##### DATA EXCERPTS

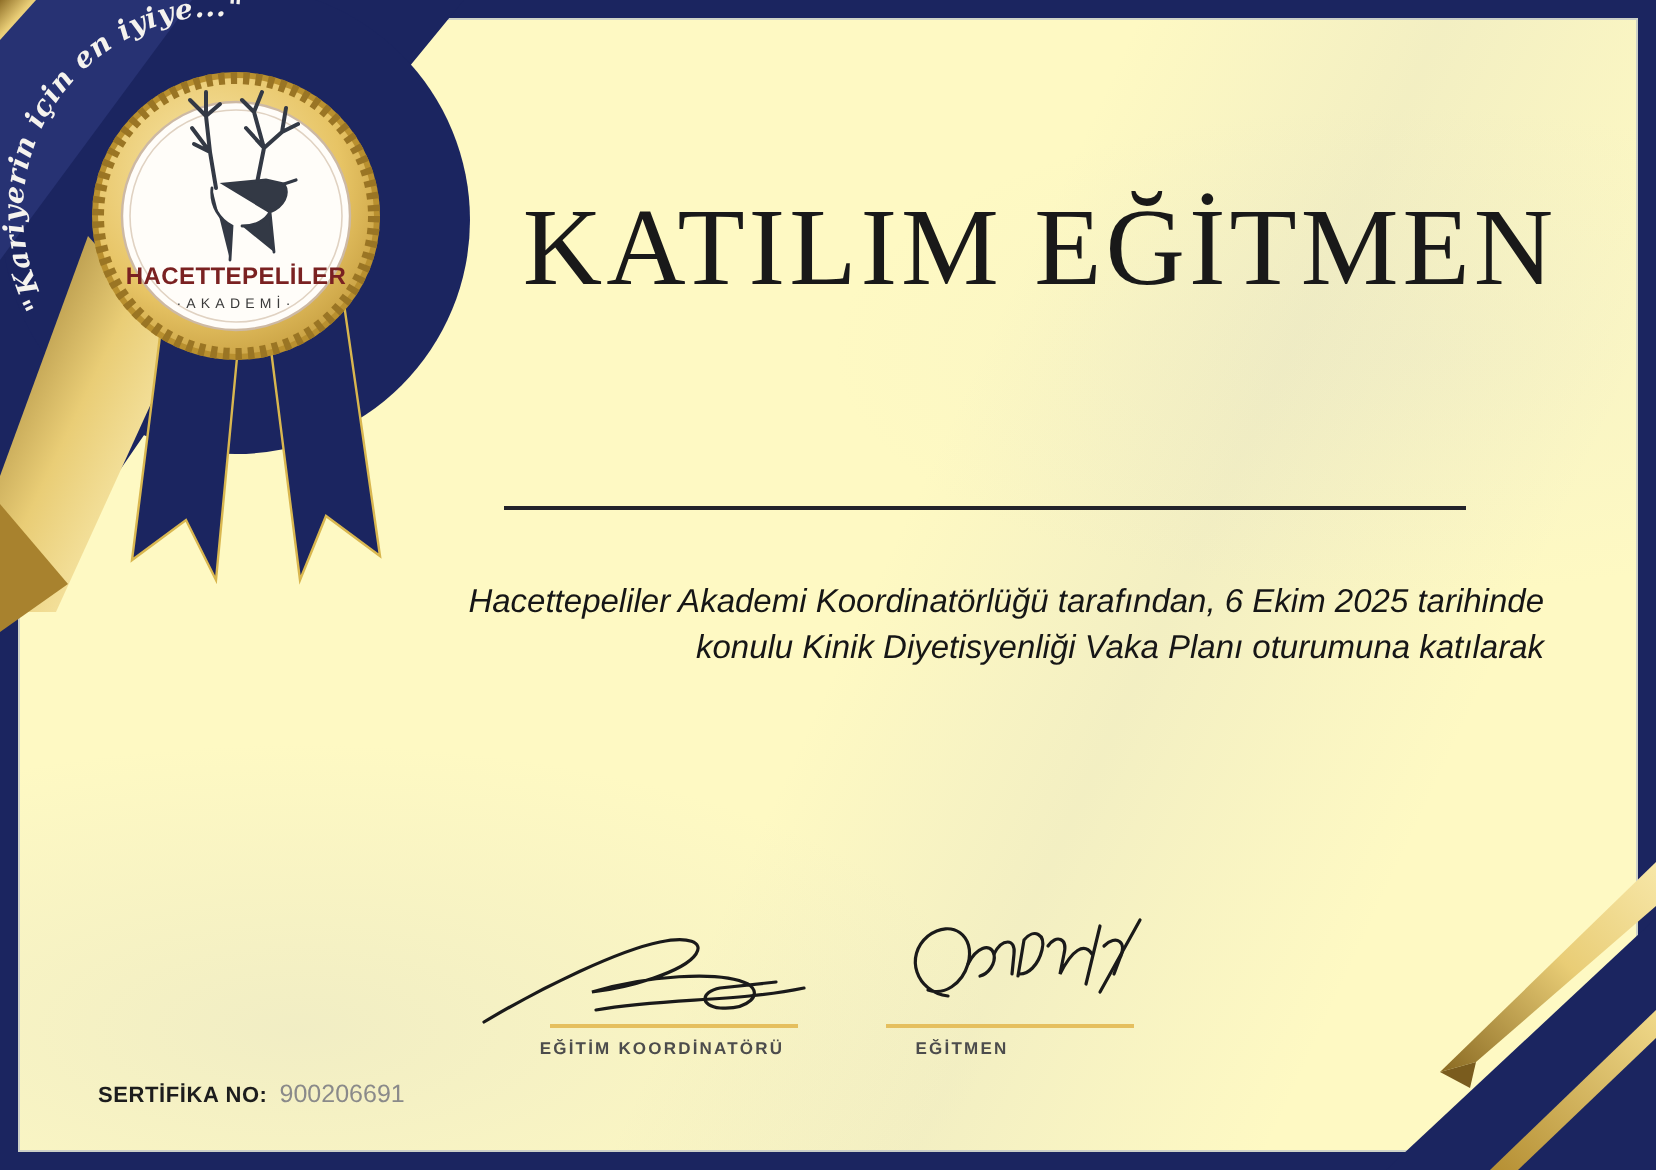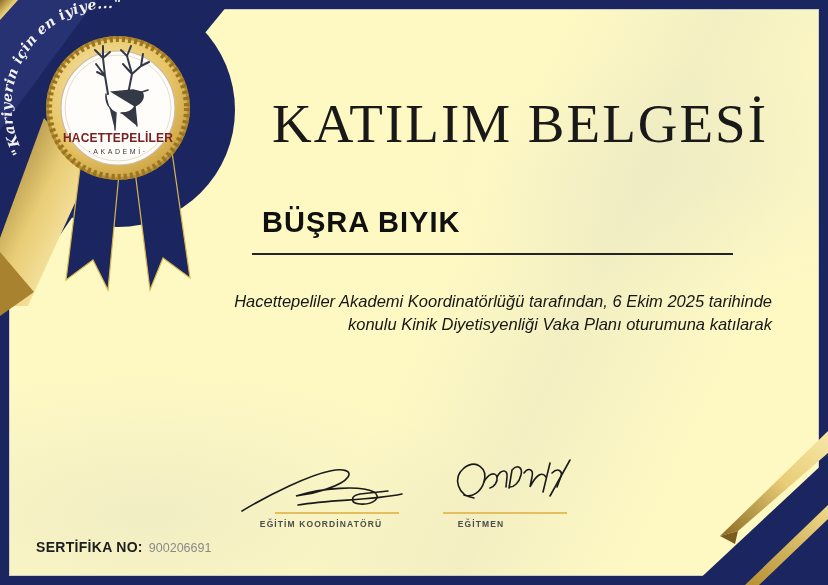--- a/index.html
+++ b/index.html
@@ -120,7 +120,7 @@
     <polygon points="157,170 240,90 240,104 171,170" fill="url(#goldLin3)"></polygon>
   </svg>
 
-  <div class="title">KATILIM BELGESİ</div>
+  <div class="title">KATILIM EĞİTMEN</div>
 
   <div class="recipient">BÜŞRA BIYIK</div>
   <div class="name-underline"></div>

##########

EXERCISE BRIEF: Print all entries exactly, without images.

RESULT:
--- a/index.html
+++ b/index.html
@@ -120,7 +120,7 @@
     <polygon points="157,170 240,90 240,104 171,170" fill="url(#goldLin3)"></polygon>
   </svg>
 
-  <div class="title">KATILIM BELGESİ</div>
+  <div class="title">KATILIM EĞİTMEN</div>
 
   <div class="recipient">BÜŞRA BIYIK</div>
   <div class="name-underline"></div>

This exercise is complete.